You might think of it as the world’s most elaborate Lego set.

Science now has available a virtual library of chemicals where individual molecular pieces can be interlocked together to create more than 1 billion potential new combinations, all never before synthesized. And a tiny fraction of them might be medical gold.

As mind-boggling as it sounds, these types of virtual, on-demand chemical repositories get bigger every year. They have tantalizing potential for drug discovery, but they are also far from practical in helping scientists find the precious few hits that could actually lead to safe and effective treatments for disease.

Anthony Gitter, an investigator at the Morgridge Institute for Research, and his team have designed a new machine learning strategy that could nimbly navigate this new world, shaving both time and cost off of the drug discovery process. In findings posted October 20, 2021 on the pre-print server Chem RXIV, Gitter describes a new technique that streamlines the screening of these billion-chemical libraries to look just for chemical structures of interest, rather than trying to simulate complicated chemical-protein interactions that take months of computing time.

“I think one of the main points we’re trying to make in this work is that because our predictions are so fast, we now have the power to make predictions on every chemical that’s theoretically commercially available,” says Gitter, also a professor of biostatistics and medical informatics at the University of Wisconsin–Madison. “So it’s no longer screening 1,000 or 100,000 chemicals at a time. We can screen this set of over a billion and can score them all with no problem.”

For the study, Gitter’s team began with the results of a separate UW–Madison project that was searching for potential new antibacterial drugs. That project produced a database of about 400,000 chemicals that had been rigorously screened for their ability to disrupt bacteria. Gitter’s lab used that database to train his machine learning algorithm to find useful patterns that help tell the difference between promising and irrelevant chemicals.

Then they unleashed their well-trained model into the vast sea of these commercial chemical repositories. This first search was done on an “in-stock” library of more than 8 million molecules that had been previously synthesized. The second was done on an “on-demand” library where more than 1 billion different chemical combinations could be constructed.

The “in-stock” search yielded 701 potential compounds of interest — 48 percent of which proved to be relevant to the target of disrupting bacteria.
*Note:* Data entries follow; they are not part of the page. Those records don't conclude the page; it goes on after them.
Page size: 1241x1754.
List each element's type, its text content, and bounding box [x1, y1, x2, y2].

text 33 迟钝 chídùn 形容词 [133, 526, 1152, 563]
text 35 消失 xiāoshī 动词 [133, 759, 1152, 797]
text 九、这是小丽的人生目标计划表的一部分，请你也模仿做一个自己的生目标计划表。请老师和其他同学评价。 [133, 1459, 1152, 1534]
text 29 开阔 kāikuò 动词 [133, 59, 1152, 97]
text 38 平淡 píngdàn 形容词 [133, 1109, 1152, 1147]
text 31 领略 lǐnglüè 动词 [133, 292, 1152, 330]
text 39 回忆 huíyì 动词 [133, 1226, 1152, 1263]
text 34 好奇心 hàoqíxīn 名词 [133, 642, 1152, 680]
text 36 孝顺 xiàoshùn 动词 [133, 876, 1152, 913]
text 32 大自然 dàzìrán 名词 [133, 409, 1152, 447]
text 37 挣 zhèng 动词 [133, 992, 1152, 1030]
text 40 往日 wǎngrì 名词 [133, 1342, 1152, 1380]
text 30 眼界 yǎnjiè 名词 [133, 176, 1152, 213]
Then they tested within the billion-chemical virtual library, and that produced 68 top predictions. Of those, 31 chemicals — or 46 percent — proved to be hits for their chosen target.
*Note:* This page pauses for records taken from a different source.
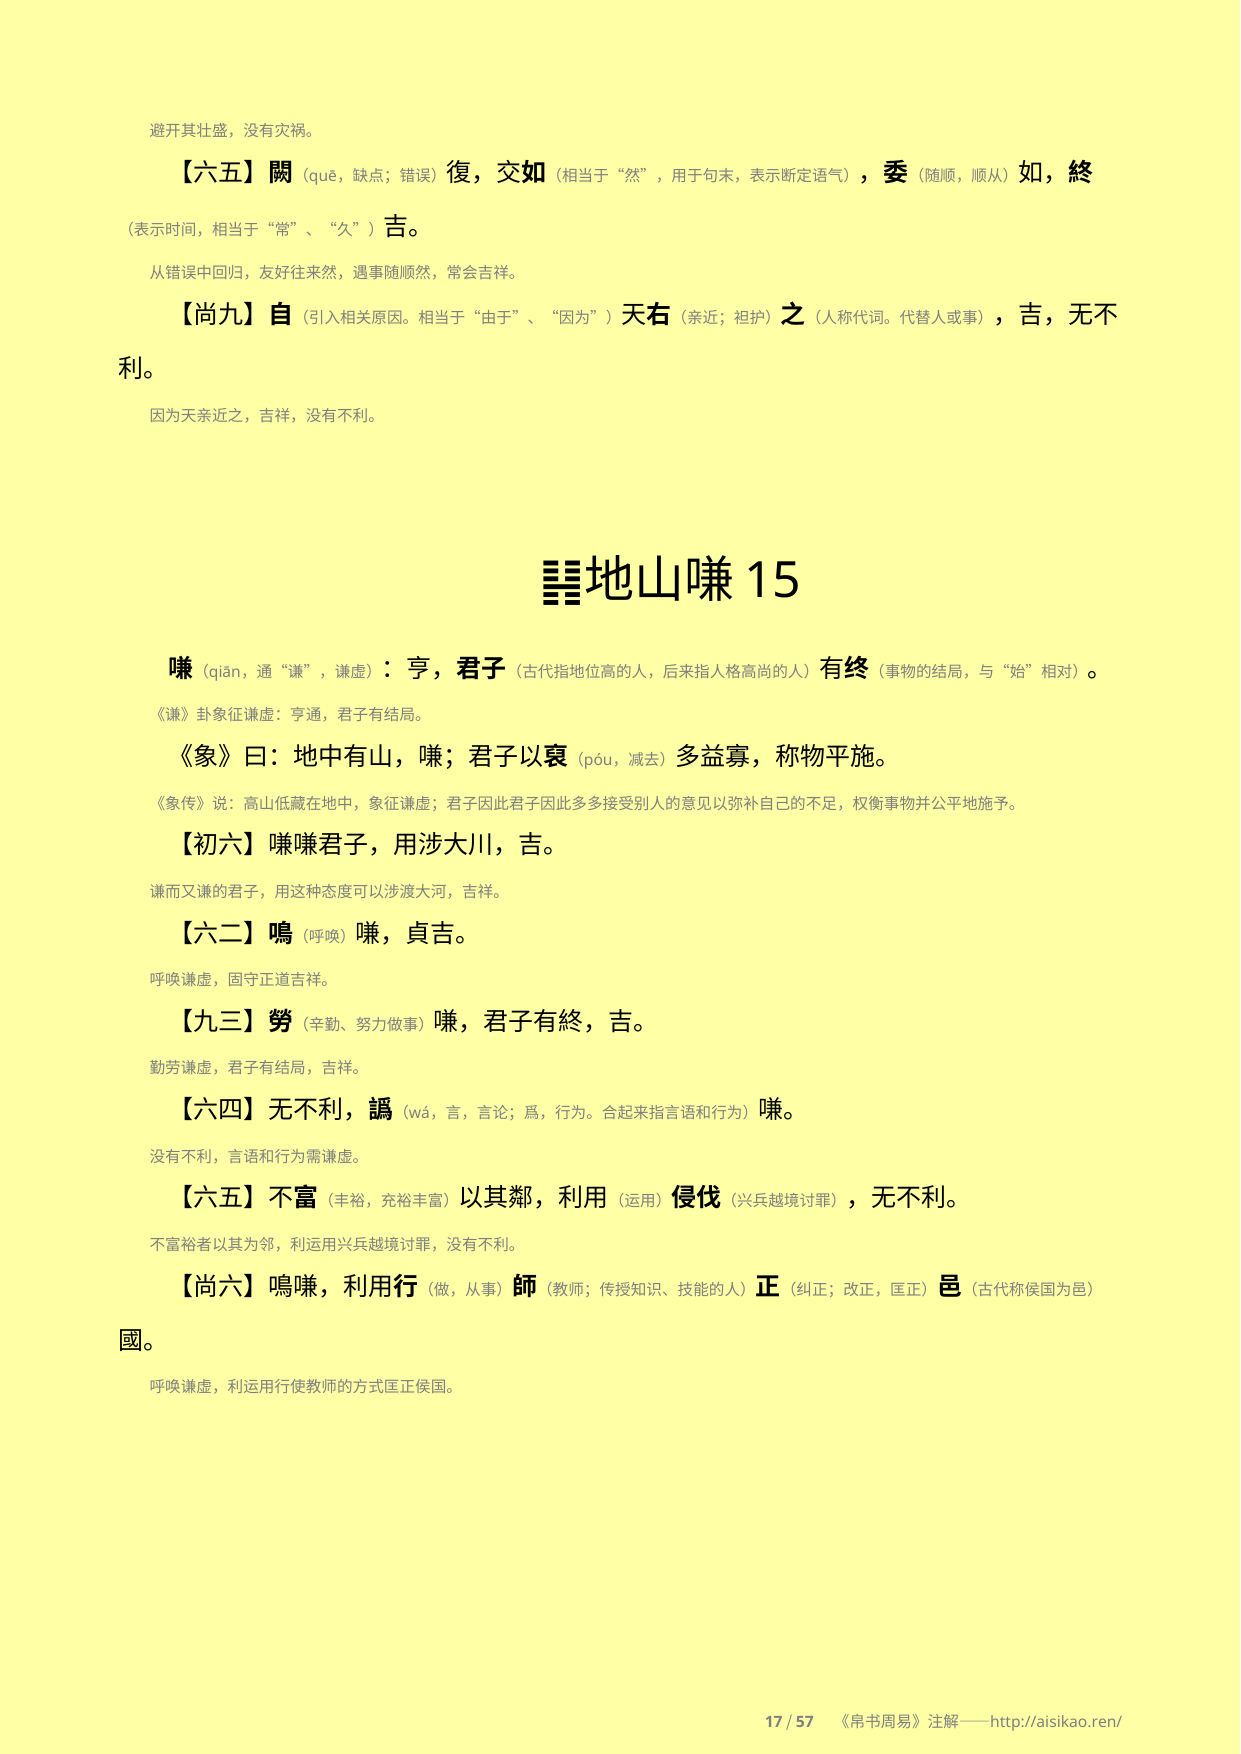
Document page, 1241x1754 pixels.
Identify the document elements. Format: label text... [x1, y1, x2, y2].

text 因为天亲近之，吉祥，没有不利。 [118, 403, 1122, 426]
subtitle ䷎地山嗛15 [118, 539, 1122, 612]
text 【初六】嗛嗛君子，用涉大川，吉。 [118, 825, 1122, 861]
text 【尚九】自（引入相关原因。相当于“由于”、“因为”）天右（亲近；袒护）之（人称代词。代替人或事），吉，无不利。 [118, 294, 1122, 385]
text 【六五】闕（quē，缺点；错误）復，交如（相当于“然”，用于句末，表示断定语气），委（随顺，顺从）如，終（表示时间，相当于“常”、“久”）吉。 [118, 152, 1122, 243]
text 呼唤谦虚，利运用行使教师的方式匡正侯国。 [118, 1375, 1122, 1397]
text 【六二】鳴（呼唤）嗛，貞吉。 [118, 913, 1122, 949]
text 从错误中回归，友好往来然，遇事随顺然，常会吉祥。 [118, 261, 1122, 283]
text 《象传》说：高山低藏在地中，象征谦虚；君子因此君子因此多多接受别人的意见以弥补自己的不足，权衡事物并公平地施予。 [118, 791, 1122, 813]
text 谦而又谦的君子，用这种态度可以涉渡大河，吉祥。 [118, 879, 1122, 902]
text 没有不利，言语和行为需谦虚。 [118, 1144, 1122, 1166]
text 勤劳谦虚，君子有结局，吉祥。 [118, 1056, 1122, 1078]
text 《象》曰：地中有山，嗛；君子以裒（póu，减去）多益寡，称物平施。 [118, 737, 1122, 773]
text 不富裕者以其为邻，利运用兴兵越境讨罪，没有不利。 [118, 1232, 1122, 1255]
text 【六四】无不利，譌（wá，言，言论；爲，行为。合起来指言语和行为）嗛。 [118, 1089, 1122, 1126]
text 避开其壮盛，没有灾祸。 [118, 118, 1122, 141]
text 呼唤谦虚，固守正道吉祥。 [118, 967, 1122, 990]
text 【九三】勞（辛勤、努力做事）嗛，君子有終，吉。 [118, 1001, 1122, 1037]
text 嗛（qiān，通“谦”，谦虚）：亨，君子（古代指地位高的人，后来指人格高尚的人）有终（事物的结局，与“始”相对）。 [118, 648, 1122, 684]
text 【尚六】鳴嗛，利用行（做，从事）師（教师；传授知识、技能的人）正（纠正；改正，匡正）邑（古代称侯国为邑）國。 [118, 1266, 1122, 1357]
text 【六五】不富（丰裕，充裕丰富）以其鄰，利用（运用）侵伐（兴兵越境讨罪），无不利。 [118, 1178, 1122, 1214]
text 《谦》卦象征谦虚：亨通，君子有结局。 [118, 703, 1122, 725]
“When I was talking to the grad students who led this work, we gave our list of predictions and people said we’ll be happy if we get one single hit back,” Gitter says. “We had a very low bar and had no idea what to expect. So we were blown away compared to what others in the field have seen.”

Using a map as an analogy, Gitter says that all drugs currently approved by the Food and Drug Administration (FDA) might represent one tiny island within a sea of unexplored chemical space. “And there could be some real home runs out there in that unexplored space,” Gitter says. “But if you want to find them, you need to know what region to look in.”

This initial exploration is essential to drug discovery, Gitter says. The better science gets at narrowing the geography of their searches, the more likely they get to the targets of interest. And finding an interesting compound is only the beginning of a process that includes identifying side effects and toxicity, and ultimately clinical trials.

Fast and efficient machine learning can help sort through the billions to “find the special, special few,” Gitter says.